Courtland was like his gay old self when he got back to the dormitory. He joked a great deal. His eyes were bright and his color better than it had been since he was sick. He said nothing about the morning service, and by and by Bill Ward ventured a question: “What kind of a harangue did you hear this morning?”
“Rotten!” he answered, promptly, and turned away. Somehow that question recalled him to the uneasiness within his soul for which he had sought solace in the church service. He became silent again, and, strolling away into Stephen’s room and closing the door, sat down.
There was something strange about that room. The Presence seemed always to be there. It hadn’t made itself felt in the church at all, as he had half hoped it would. He had taken Tennelly with him because he wanted something tangible, friendly, sane, from the world he knew, to give him ballast. If the Presence had been in the church, with Tennelly by his side, he would have been sure it was not wholly a hallucination connected with his memory of Stephen.
It was strange, for now that he sat there in that quiet room that had once witnessed the trying out of a manly soul, and saw the calm eyes of the plain mother on the wall opposite, and the true eyes of the dowdy school-boy on the other wall, he was feeling the Presence again!

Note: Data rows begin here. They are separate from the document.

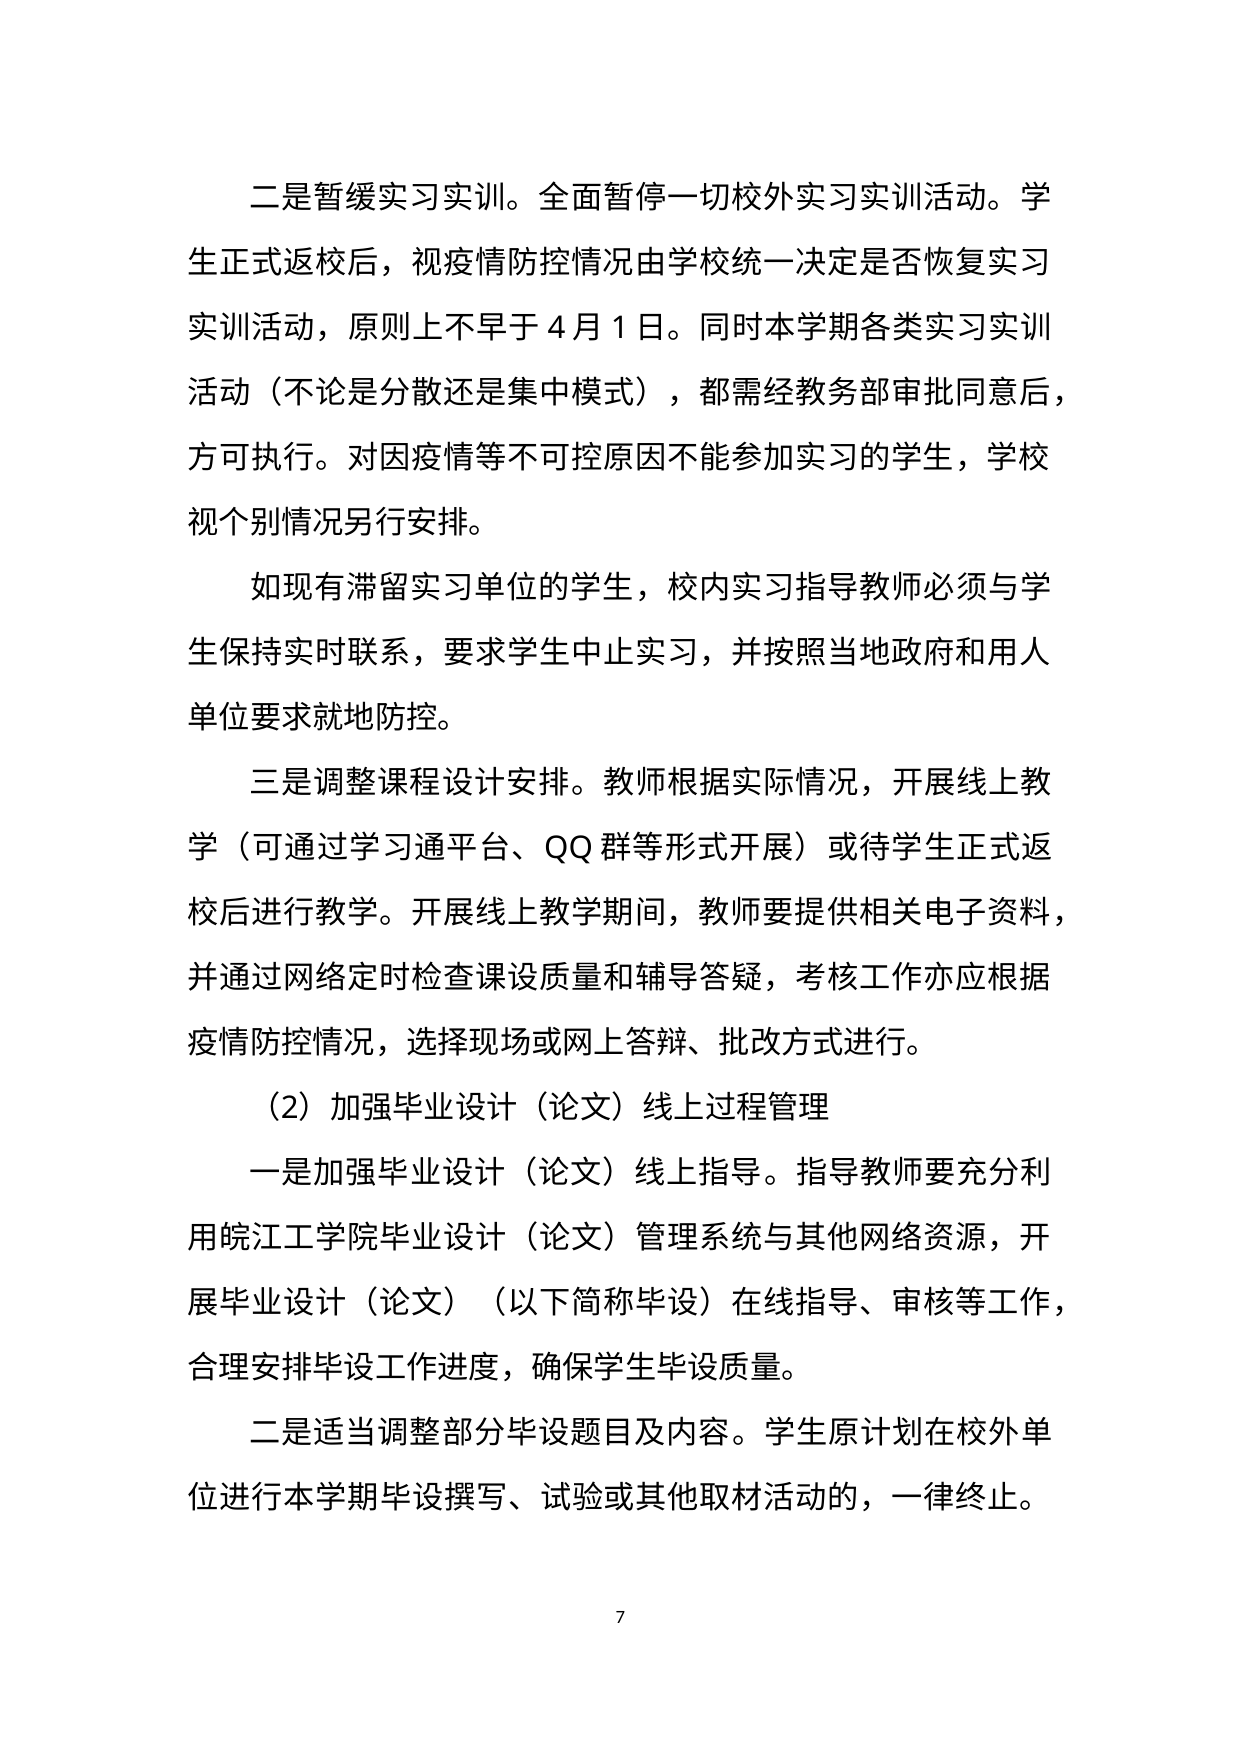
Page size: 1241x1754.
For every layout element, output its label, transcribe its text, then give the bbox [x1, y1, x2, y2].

text 二是暂缓实习实训。全面暂停一切校外实习实训活动。学生正式返校后，视疫情防控情况由学校统一决定是否恢复实习实训活动，原则上不早于4月1日。同时本学期各类实习实训活动（不论是分散还是集中模式），都需经教务部审批同意后，方可执行。对因疫情等不可控原因不能参加实习的学生，学校视个别情况另行安排。 [187, 162, 1053, 552]
text 一是加强毕业设计（论文）线上指导。指导教师要充分利用皖江工学院毕业设计（论文）管理系统与其他网络资源，开展毕业设计（论文）（以下简称毕设）在线指导、审核等工作，合理安排毕设工作进度，确保学生毕设质量。 [187, 1137, 1053, 1397]
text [187, 1397, 1053, 1527]
text 如现有滞留实习单位的学生，校内实习指导教师必须与学生保持实时联系，要求学生中止实习，并按照当地政府和用人单位要求就地防控。 [187, 552, 1053, 747]
text 三是调整课程设计安排。教师根据实际情况，开展线上教学（可通过学习通平台、QQ群等形式开展）或待学生正式返校后进行教学。开展线上教学期间，教师要提供相关电子资料，并通过网络定时检查课设质量和辅导答疑，考核工作亦应根据疫情防控情况，选择现场或网上答辩、批改方式进行。 [187, 747, 1053, 1072]
text （2）加强毕业设计（论文）线上过程管理 [187, 1072, 1053, 1137]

Why hadn’t he felt its power in the church? Was it because of the presence of such people in the temple as that little mean-souled professor, whom everybody knew to be insincere from the crown of his head to the soles of his sly little feet? Was it because the people were cold and careless and didn’t sing even with their lips, let alone their hearts, but hired it all done for them?
And then there had been that call of his name when he was with Gila Dare, as clear and distinct, like a friend he had left outside who had grown tired of waiting, and worried about him. Why hadn’t the sense of the Presence gone with him into the room? Would a Presence like that be afraid of hostile influences? No. If it was real and a Presence at all it would be more powerful than any other influence in the universe. Then why?
Could it be that he had gone deliberately into an influence that would make it impossible for the Presence to guide?
Or was it possible that his own attitude toward that girl had been at fault? He had gone to see her regarding her somewhat lightly. As a gentleman he should regard no woman with disrespect. Her womanhood should be honored by him even if she chose to dishonor it herself. If he had gone to see Gila with a different attitude toward her, expecting high, fine things of her, rather than merely to be amused by one whom he scarcely regarded seriously, perhaps all this strange mental phenomena would not have come to pass.